## DESCRIPTION OF THE TASK
Every line of the material must appear in the answer exactly as it does here.
============
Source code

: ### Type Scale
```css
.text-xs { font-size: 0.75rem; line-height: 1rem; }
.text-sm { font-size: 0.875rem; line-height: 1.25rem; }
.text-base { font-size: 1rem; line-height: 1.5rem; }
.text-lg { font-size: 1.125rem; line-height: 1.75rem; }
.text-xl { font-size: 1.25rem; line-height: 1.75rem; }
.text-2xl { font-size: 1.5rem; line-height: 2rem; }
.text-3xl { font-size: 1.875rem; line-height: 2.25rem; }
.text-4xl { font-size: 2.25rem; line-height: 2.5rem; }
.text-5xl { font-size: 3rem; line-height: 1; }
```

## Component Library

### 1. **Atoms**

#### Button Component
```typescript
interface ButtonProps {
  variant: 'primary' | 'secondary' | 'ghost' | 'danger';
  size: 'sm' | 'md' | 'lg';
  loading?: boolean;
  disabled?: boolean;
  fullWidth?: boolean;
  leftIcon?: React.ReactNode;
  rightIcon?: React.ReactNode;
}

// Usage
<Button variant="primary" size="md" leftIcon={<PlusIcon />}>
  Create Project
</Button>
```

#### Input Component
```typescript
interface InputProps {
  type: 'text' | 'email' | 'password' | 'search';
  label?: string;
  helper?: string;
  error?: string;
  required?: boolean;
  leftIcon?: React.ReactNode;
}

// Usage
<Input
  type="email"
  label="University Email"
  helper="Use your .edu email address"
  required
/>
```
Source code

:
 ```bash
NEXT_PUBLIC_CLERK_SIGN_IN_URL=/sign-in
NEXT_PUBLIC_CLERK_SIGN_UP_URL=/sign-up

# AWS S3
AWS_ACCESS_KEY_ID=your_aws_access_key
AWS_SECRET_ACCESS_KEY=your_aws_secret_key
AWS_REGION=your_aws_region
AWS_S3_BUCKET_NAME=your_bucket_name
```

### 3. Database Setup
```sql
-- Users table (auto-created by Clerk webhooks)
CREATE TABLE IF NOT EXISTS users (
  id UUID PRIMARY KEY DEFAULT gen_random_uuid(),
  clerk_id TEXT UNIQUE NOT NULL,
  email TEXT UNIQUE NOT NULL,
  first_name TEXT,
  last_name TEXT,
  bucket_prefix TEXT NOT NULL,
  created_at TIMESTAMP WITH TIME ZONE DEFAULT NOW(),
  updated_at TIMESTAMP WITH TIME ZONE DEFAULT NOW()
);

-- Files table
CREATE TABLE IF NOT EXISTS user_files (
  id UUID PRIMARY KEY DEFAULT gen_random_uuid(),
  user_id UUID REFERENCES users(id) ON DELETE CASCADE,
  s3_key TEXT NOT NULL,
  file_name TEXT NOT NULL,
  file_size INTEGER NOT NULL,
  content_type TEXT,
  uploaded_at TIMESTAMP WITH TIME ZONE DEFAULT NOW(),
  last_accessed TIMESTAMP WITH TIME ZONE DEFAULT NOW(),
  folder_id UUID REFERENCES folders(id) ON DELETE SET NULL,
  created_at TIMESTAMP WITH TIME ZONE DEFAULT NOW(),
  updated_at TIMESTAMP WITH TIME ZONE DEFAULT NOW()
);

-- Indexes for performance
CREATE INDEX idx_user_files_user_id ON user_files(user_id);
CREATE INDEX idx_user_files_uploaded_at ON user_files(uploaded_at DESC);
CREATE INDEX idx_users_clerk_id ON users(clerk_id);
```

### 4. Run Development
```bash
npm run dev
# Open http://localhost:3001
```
============
## TASK RESPONSE
Source code

: ### Type Scale
```css
.text-xs { font-size: 0.75rem; line-height: 1rem; }
.text-sm { font-size: 0.875rem; line-height: 1.25rem; }
.text-base { font-size: 1rem; line-height: 1.5rem; }
.text-lg { font-size: 1.125rem; line-height: 1.75rem; }
.text-xl { font-size: 1.25rem; line-height: 1.75rem; }
.text-2xl { font-size: 1.5rem; line-height: 2rem; }
.text-3xl { font-size: 1.875rem; line-height: 2.25rem; }
.text-4xl { font-size: 2.25rem; line-height: 2.5rem; }
.text-5xl { font-size: 3rem; line-height: 1; }
```

## Component Library

### 1. **Atoms**

#### Button Component
```typescript
interface ButtonProps {
  variant: 'primary' | 'secondary' | 'ghost' | 'danger';
  size: 'sm' | 'md' | 'lg';
  loading?: boolean;
  disabled?: boolean;
  fullWidth?: boolean;
  leftIcon?: React.ReactNode;
  rightIcon?: React.ReactNode;
}

// Usage
<Button variant="primary" size="md" leftIcon={<PlusIcon />}>
  Create Project
</Button>
```

#### Input Component
```typescript
interface InputProps {
  type: 'text' | 'email' | 'password' | 'search';
  label?: string;
  helper?: string;
  error?: string;
  required?: boolean;
  leftIcon?: React.ReactNode;
}

// Usage
<Input
  type="email"
  label="University Email"
  helper="Use your .edu email address"
  required
/>
```
Source code

:
 ```bash
NEXT_PUBLIC_CLERK_SIGN_IN_URL=/sign-in
NEXT_PUBLIC_CLERK_SIGN_UP_URL=/sign-up

# AWS S3
AWS_ACCESS_KEY_ID=your_aws_access_key
AWS_SECRET_ACCESS_KEY=your_aws_secret_key
AWS_REGION=your_aws_region
AWS_S3_BUCKET_NAME=your_bucket_name
```

### 3. Database Setup
```sql
-- Users table (auto-created by Clerk webhooks)
CREATE TABLE IF NOT EXISTS users (
  id UUID PRIMARY KEY DEFAULT gen_random_uuid(),
  clerk_id TEXT UNIQUE NOT NULL,
  email TEXT UNIQUE NOT NULL,
  first_name TEXT,
  last_name TEXT,
  bucket_prefix TEXT NOT NULL,
  created_at TIMESTAMP WITH TIME ZONE DEFAULT NOW(),
  updated_at TIMESTAMP WITH TIME ZONE DEFAULT NOW()
);

-- Files table
CREATE TABLE IF NOT EXISTS user_files (
  id UUID PRIMARY KEY DEFAULT gen_random_uuid(),
  user_id UUID REFERENCES users(id) ON DELETE CASCADE,
  s3_key TEXT NOT NULL,
  file_name TEXT NOT NULL,
  file_size INTEGER NOT NULL,
  content_type TEXT,
  uploaded_at TIMESTAMP WITH TIME ZONE DEFAULT NOW(),
  last_accessed TIMESTAMP WITH TIME ZONE DEFAULT NOW(),
  folder_id UUID REFERENCES folders(id) ON DELETE SET NULL,
  created_at TIMESTAMP WITH TIME ZONE DEFAULT NOW(),
  updated_at TIMESTAMP WITH TIME ZONE DEFAULT NOW()
);

-- Indexes for performance
CREATE INDEX idx_user_files_user_id ON user_files(user_id);
CREATE INDEX idx_user_files_uploaded_at ON user_files(uploaded_at DESC);
CREATE INDEX idx_users_clerk_id ON users(clerk_id);
```

### 4. Run Development
```bash
npm run dev
# Open http://localhost:3001
```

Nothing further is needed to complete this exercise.